RECORDS TO USE:
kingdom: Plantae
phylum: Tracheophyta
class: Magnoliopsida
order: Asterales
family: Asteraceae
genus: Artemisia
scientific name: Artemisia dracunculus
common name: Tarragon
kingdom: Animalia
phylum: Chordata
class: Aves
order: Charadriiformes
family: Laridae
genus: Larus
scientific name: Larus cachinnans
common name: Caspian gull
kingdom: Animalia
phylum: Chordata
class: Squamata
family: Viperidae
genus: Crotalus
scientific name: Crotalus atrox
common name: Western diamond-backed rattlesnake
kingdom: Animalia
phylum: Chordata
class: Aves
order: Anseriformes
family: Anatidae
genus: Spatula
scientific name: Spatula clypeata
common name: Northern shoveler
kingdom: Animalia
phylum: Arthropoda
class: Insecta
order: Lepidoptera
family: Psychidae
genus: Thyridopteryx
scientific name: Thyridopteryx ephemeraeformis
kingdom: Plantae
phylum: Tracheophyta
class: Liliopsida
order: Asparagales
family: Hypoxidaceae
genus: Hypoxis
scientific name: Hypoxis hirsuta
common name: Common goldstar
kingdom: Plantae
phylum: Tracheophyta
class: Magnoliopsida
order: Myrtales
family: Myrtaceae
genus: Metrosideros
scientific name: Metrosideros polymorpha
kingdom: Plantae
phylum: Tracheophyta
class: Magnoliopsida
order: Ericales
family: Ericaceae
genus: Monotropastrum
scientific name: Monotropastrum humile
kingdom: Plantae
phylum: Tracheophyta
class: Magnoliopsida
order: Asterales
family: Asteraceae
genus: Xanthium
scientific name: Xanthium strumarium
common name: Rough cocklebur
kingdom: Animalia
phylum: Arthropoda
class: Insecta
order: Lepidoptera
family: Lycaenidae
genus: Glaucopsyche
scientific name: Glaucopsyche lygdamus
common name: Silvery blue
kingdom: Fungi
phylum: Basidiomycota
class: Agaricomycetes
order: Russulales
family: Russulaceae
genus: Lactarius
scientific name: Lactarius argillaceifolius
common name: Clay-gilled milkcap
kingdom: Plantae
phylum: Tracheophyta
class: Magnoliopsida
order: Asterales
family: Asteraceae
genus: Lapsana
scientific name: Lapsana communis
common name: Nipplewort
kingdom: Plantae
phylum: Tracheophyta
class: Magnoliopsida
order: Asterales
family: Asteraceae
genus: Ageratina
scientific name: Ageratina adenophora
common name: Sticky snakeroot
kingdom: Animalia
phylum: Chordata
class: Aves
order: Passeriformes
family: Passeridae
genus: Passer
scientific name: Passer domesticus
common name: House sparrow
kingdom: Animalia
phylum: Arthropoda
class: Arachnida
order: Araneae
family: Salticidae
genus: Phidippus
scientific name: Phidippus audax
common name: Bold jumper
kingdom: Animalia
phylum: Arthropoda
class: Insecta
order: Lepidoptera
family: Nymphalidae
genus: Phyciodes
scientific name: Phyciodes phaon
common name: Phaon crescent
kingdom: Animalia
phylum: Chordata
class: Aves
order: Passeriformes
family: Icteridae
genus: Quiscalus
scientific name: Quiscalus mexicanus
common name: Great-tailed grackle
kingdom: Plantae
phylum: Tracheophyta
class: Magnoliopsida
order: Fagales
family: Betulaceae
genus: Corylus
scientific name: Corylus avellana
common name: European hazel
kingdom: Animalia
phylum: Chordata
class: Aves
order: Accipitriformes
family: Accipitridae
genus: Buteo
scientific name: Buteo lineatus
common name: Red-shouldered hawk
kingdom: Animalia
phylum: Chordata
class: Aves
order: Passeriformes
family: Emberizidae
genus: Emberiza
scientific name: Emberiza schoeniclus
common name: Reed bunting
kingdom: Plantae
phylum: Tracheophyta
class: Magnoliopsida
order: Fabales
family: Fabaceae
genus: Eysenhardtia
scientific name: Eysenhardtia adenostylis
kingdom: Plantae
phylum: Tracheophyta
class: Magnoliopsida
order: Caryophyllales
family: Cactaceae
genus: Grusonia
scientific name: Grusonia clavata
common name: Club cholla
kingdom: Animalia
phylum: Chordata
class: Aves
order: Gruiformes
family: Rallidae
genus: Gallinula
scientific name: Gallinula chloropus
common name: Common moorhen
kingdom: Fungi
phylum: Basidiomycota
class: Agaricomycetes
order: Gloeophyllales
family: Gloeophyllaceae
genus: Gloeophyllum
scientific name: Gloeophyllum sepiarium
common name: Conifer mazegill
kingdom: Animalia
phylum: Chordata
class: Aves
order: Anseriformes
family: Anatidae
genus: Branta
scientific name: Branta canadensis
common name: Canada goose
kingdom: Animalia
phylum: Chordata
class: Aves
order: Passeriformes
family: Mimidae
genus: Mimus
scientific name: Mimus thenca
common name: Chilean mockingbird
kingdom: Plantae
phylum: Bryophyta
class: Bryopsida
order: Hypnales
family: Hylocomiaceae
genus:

TASK INSTRUCTIONS:
Print these lines of the listing word for word. Begin at the line that contains "order: Russulales" and stop after the line that contains "genus: Passer", keeping both of those lines.

ANSWER:
order: Russulales
family: Russulaceae
genus: Lactarius
scientific name: Lactarius argillaceifolius
common name: Clay-gilled milkcap
kingdom: Plantae
phylum: Tracheophyta
class: Magnoliopsida
order: Asterales
family: Asteraceae
genus: Lapsana
scientific name: Lapsana communis
common name: Nipplewort
kingdom: Plantae
phylum: Tracheophyta
class: Magnoliopsida
order: Asterales
family: Asteraceae
genus: Ageratina
scientific name: Ageratina adenophora
common name: Sticky snakeroot
kingdom: Animalia
phylum: Chordata
class: Aves
order: Passeriformes
family: Passeridae
genus: Passer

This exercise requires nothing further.